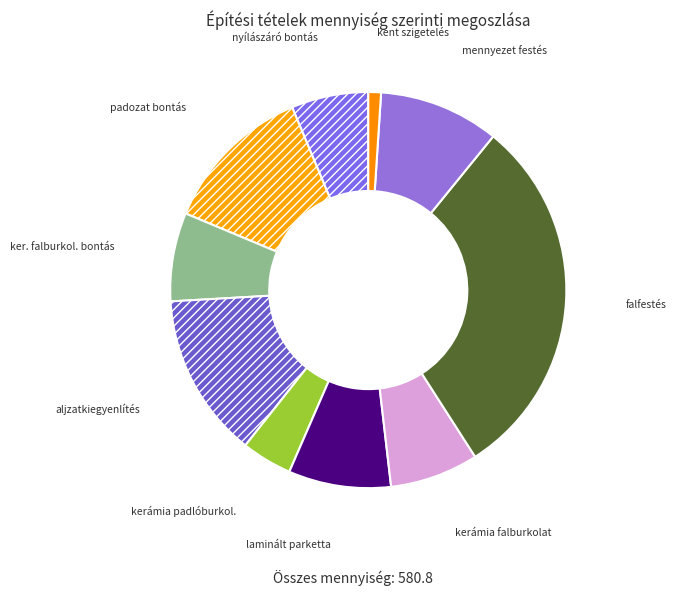

Which category has the biggest portion of the pie?

falfestés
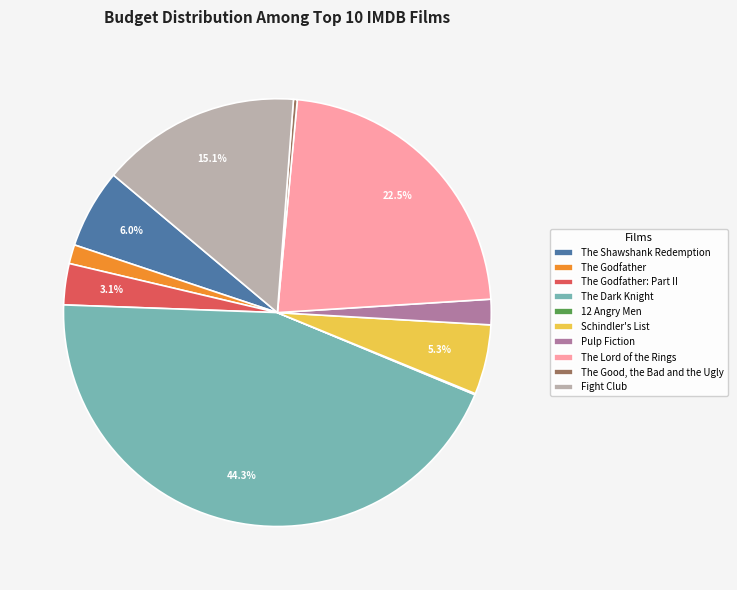

Approximately how many times larger is the value at Schindler's List compared to The Lord of the Rings?

0.2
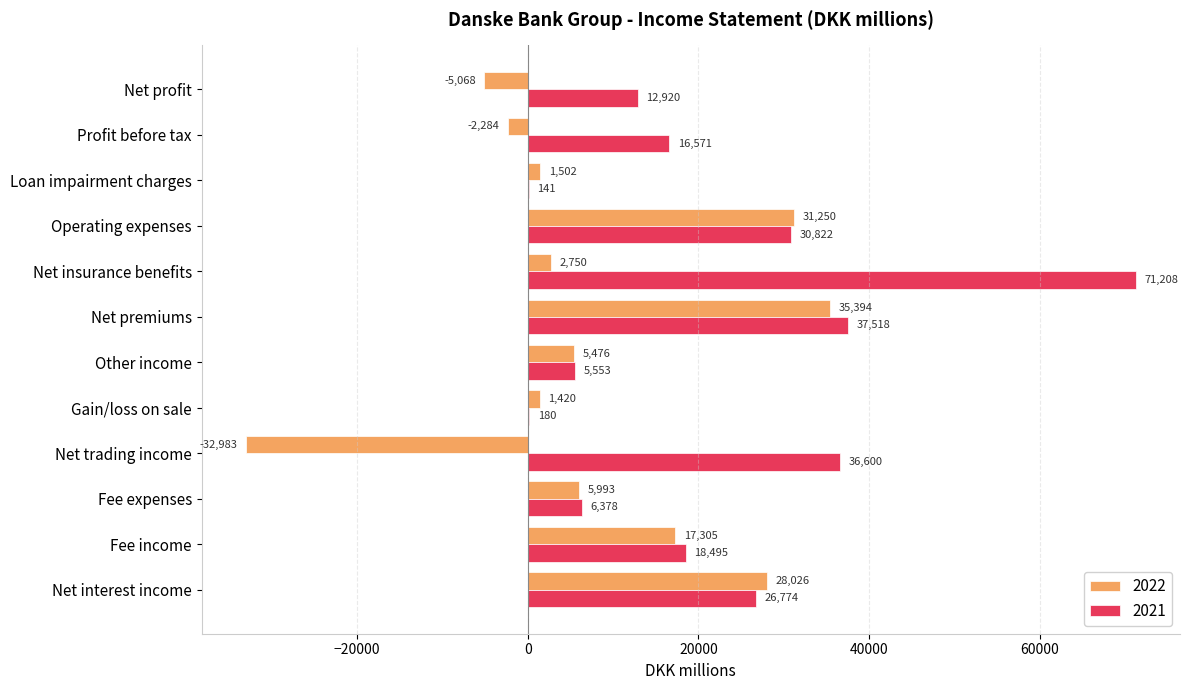

Which category has the highest value across all series?

Net insurance benefits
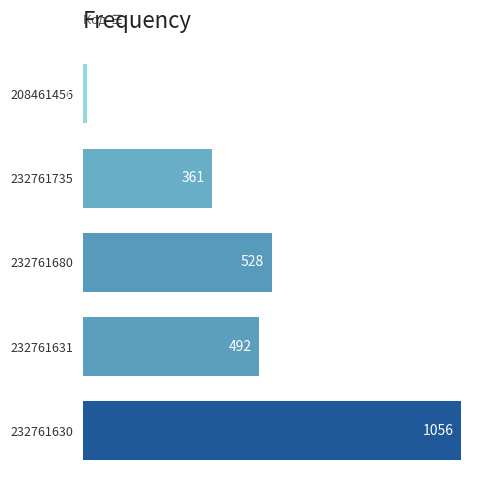

Approximately how many times larger is the value at 232761630 compared to 208461456?

96.0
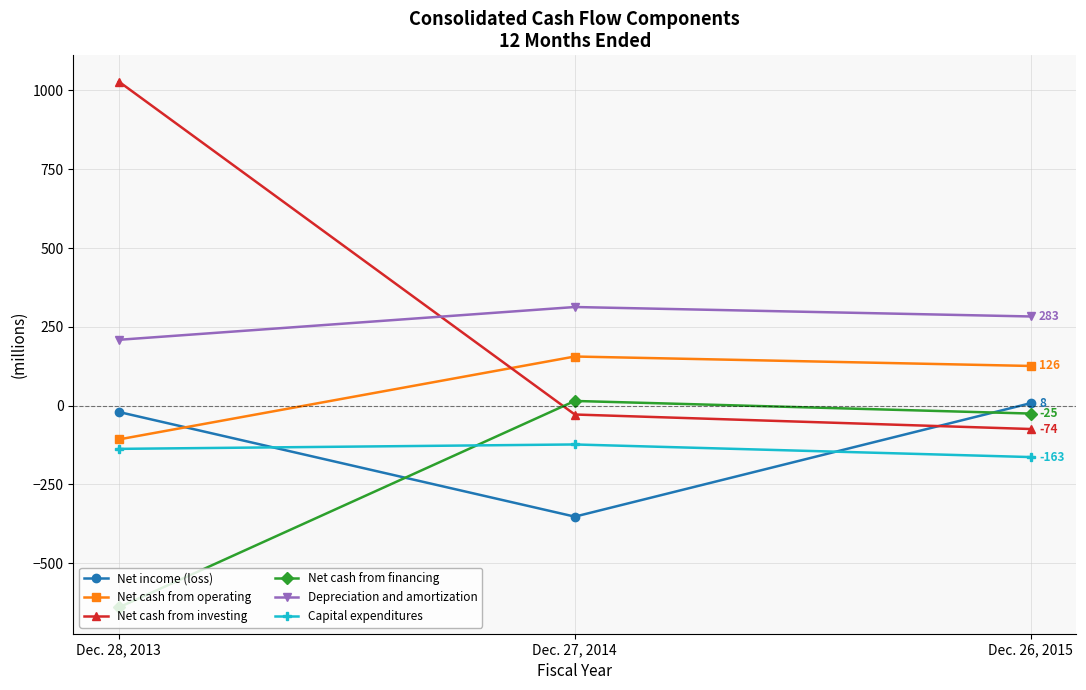

At which label is Net income (loss) closest to -172?

Dec. 28, 2013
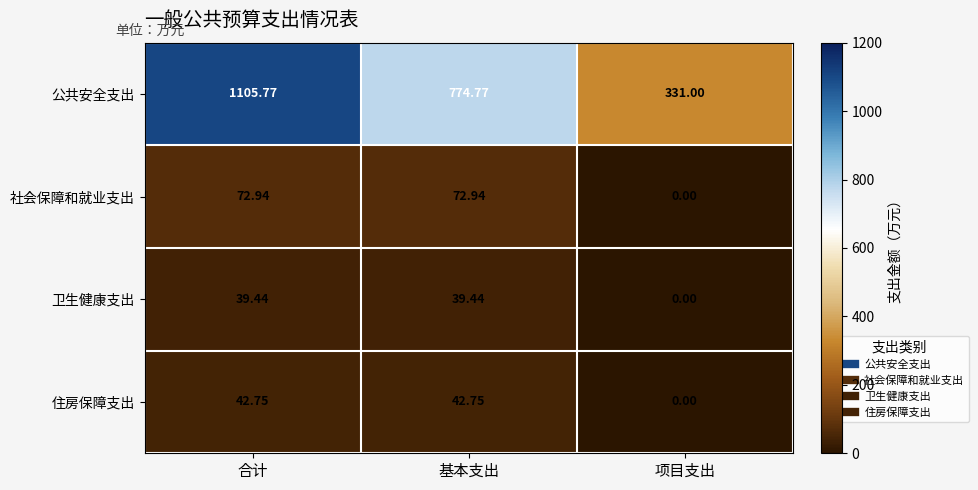

At 合计, list the series in order from smallest to largest.

卫生健康支出, 住房保障支出, 社会保障和就业支出, 公共安全支出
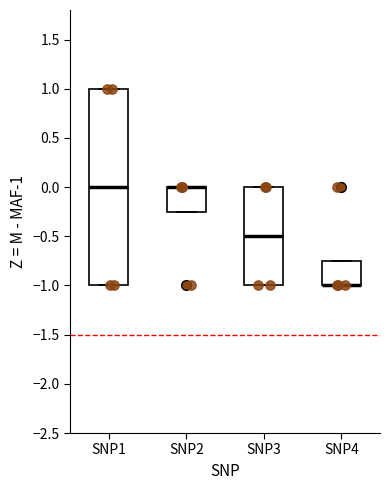

Reading left to right, transcribe this box plot: for each box, give where its median line is, the range the box spans, and where its two whiskers end, as read against the y-axis. The values are not printed on the chart, so give them approximately, as read against the axis.

SNP1: median 0.00, box -1.00 to 1.00, whiskers -1.00 to 1.00
SNP2: median 0.00 (drawn on the box's upper edge), box -0.25 to 0.00, whiskers -0.25 to 0.00
SNP3: median -0.50, box -1.00 to 0.00, whiskers -1.00 to 0.00
SNP4: median -1.00 (drawn on the box's lower edge), box -1.00 to -0.75, whiskers -1.00 to -0.75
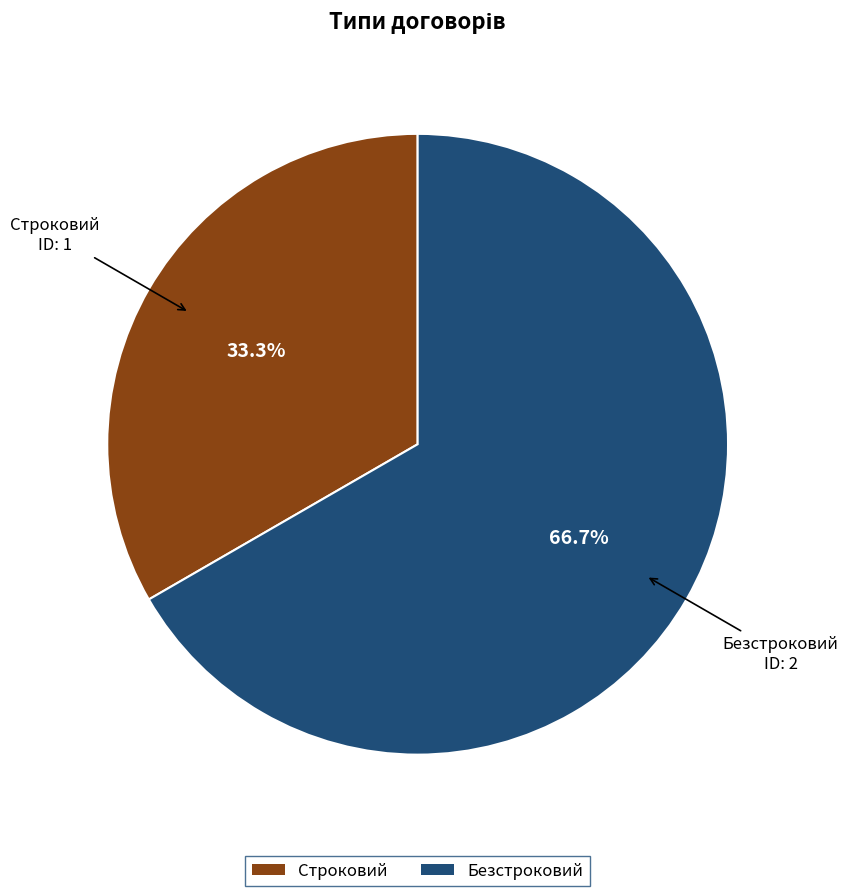

What percentage do Безстроковий and Строковий together represent?

100.0%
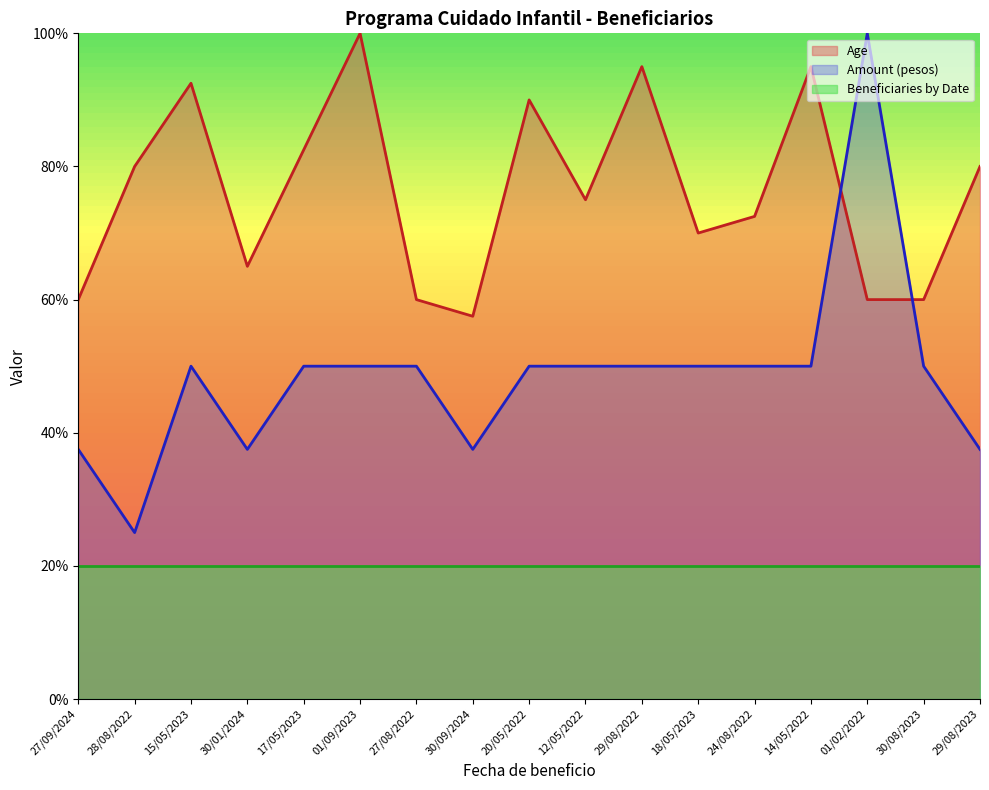

What value does the Amount (pesos) series have at 15/05/2023?

50.0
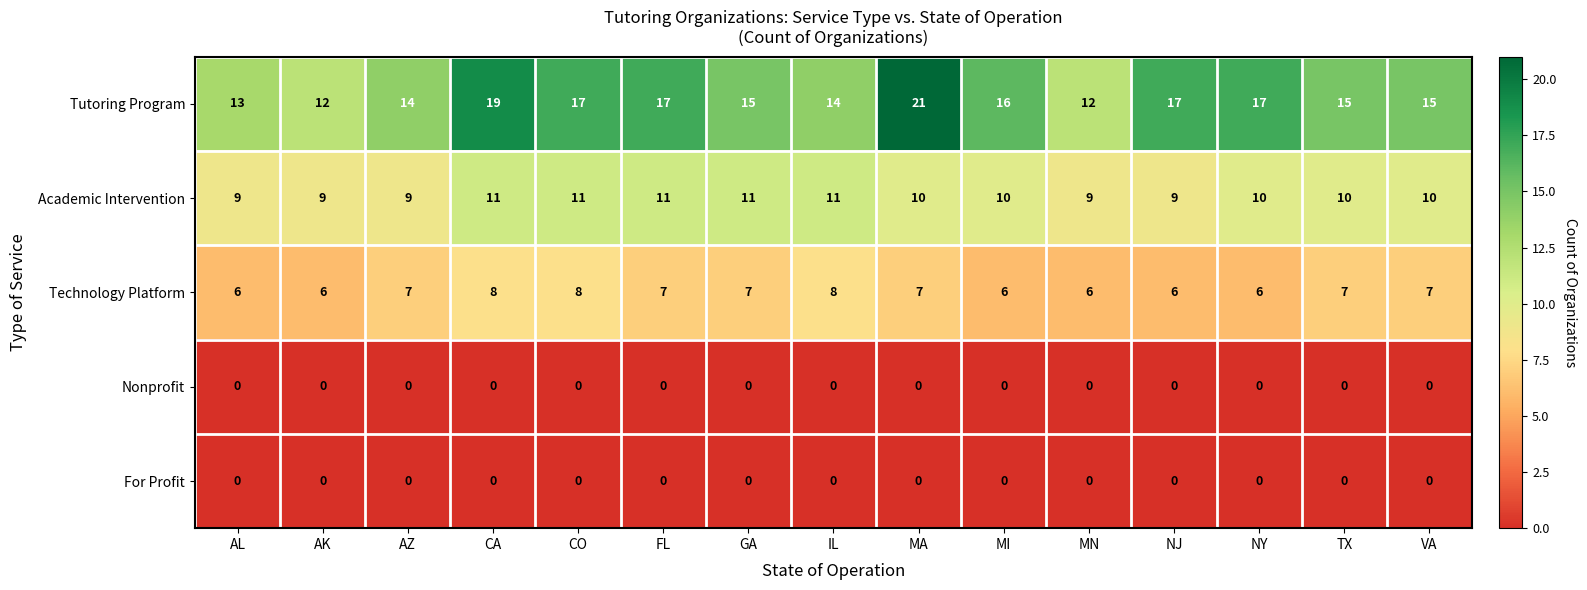

Is it true that Tutoring Program equals 4 at FL?

False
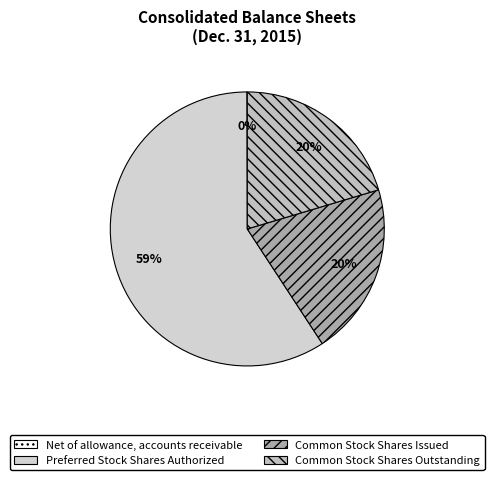

Is there a majority slice in this chart?

Yes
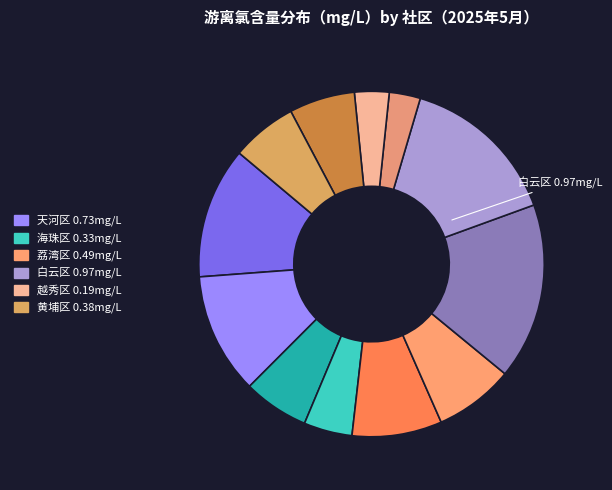

How many segments does this pie chart have?

12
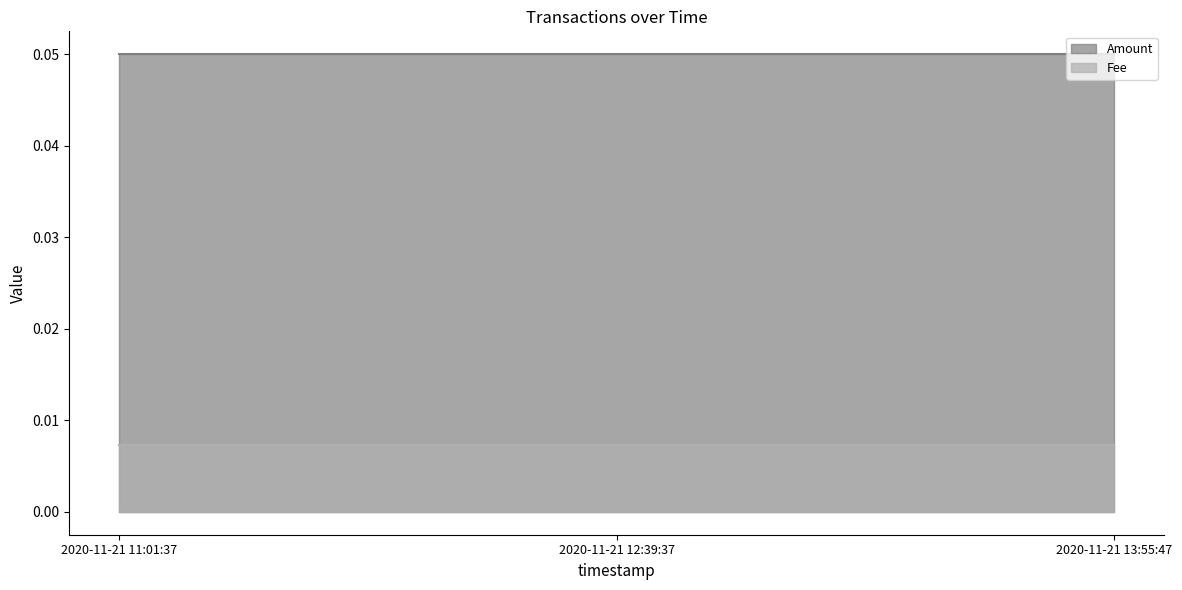

What is the sum of the Amount values at 2020-11-21 12:39:37 and 2020-11-21 11:01:37?

0.1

WHAT NEEDS TO BE DONE
Quote the material above verbatim, leaving the pictures out.

EXPECTED ANSWER
Which category has the biggest portion of the pie?

falfestés

Approximately how many times larger is the value at Schindler's List compared to The Lord of the Rings?

0.2

Which category has the highest value across all series?

Net insurance benefits

Approximately how many times larger is the value at 232761630 compared to 208461456?

96.0

At which label is Net income (loss) closest to -172?

Dec. 28, 2013

At 合计, list the series in order from smallest to largest.

卫生健康支出, 住房保障支出, 社会保障和就业支出, 公共安全支出

Reading left to right, transcribe this box plot: for each box, give where its median line is, the range the box spans, and where its two whiskers end, as read against the y-axis. The values are not printed on the chart, so give them approximately, as read against the axis.

SNP1: median 0.00, box -1.00 to 1.00, whiskers -1.00 to 1.00
SNP2: median 0.00 (drawn on the box's upper edge), box -0.25 to 0.00, whiskers -0.25 to 0.00
SNP3: median -0.50, box -1.00 to 0.00, whiskers -1.00 to 0.00
SNP4: median -1.00 (drawn on the box's lower edge), box -1.00 to -0.75, whiskers -1.00 to -0.75

What percentage do Безстроковий and Строковий together represent?

100.0%

What value does the Amount (pesos) series have at 15/05/2023?

50.0

Is it true that Tutoring Program equals 4 at FL?

False

Is there a majority slice in this chart?

Yes

How many segments does this pie chart have?

12

What is the sum of the Amount values at 2020-11-21 12:39:37 and 2020-11-21 11:01:37?

0.1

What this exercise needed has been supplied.